In a recent interview with NTD News’ “The Nation Speaks,” a Nebraska small-business owner and an expert with the Heritage Foundation, a conservative think tank, argued that a $15 federal minimum wage would have a major impact on many of the country’s small businesses, including forcing them to cut hours, replace human labor with automation, hitting them with a range of hidden costs, and pushing some into bankruptcy.

Sinema has proposed raising the minimum wage to $11 an hour and indexing it at a rate above inflation until it reaches $15.

Scott’s recent op-ed isn’t the first time he has denounced woke culture, telling Fox News in an interview in early March, “Woke supremacy is as bad as white supremacy,” a comment for which he faced criticism, including in a Washington Post op-ed, in which a columnist called him a “fool” for his remarks.

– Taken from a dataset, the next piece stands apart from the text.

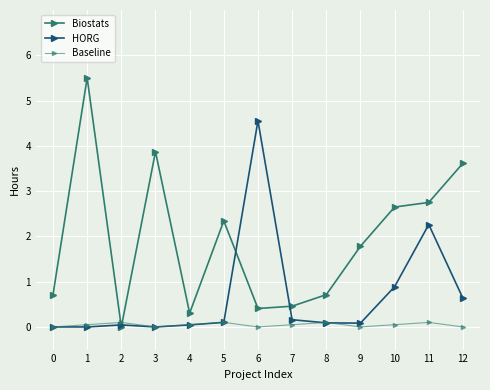

Reading right to left, what are all the values shown in this chart?

Biostats: 12=3.6	11=2.8	10=2.6	9=1.8	8=0.7	7=0.5	6=0.4	5=2.3	4=0.3	3=3.9	2=0.0	1=5.5	0=0.7
HORG: 12=0.6	11=2.3	10=0.9	9=0.1	8=0.1	7=0.2	6=4.6	5=0.1	4=0.0	3=0.0	2=0.0	1=0.0	0=0.0
Baseline: 12=0.0	11=0.1	10=0.1	9=0.0	8=0.1	7=0.1	6=0.0	5=0.1	4=0.1	3=0.0	2=0.1	1=0.1	0=0.0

Defending his “woke supremacy” comment, Scott argued in the op-ed that “woke culture is speeding our country toward ideological and literal segregation,” but he expressed hope that the movement’s chief advocates would put on the brakes.

“We can continue down the path of toxic woke mandates and virtue signaling that themselves create discrimination, segregation, and hate, or we can choose to create equality of opportunity and access to the American Dream for everyone,” he wrote.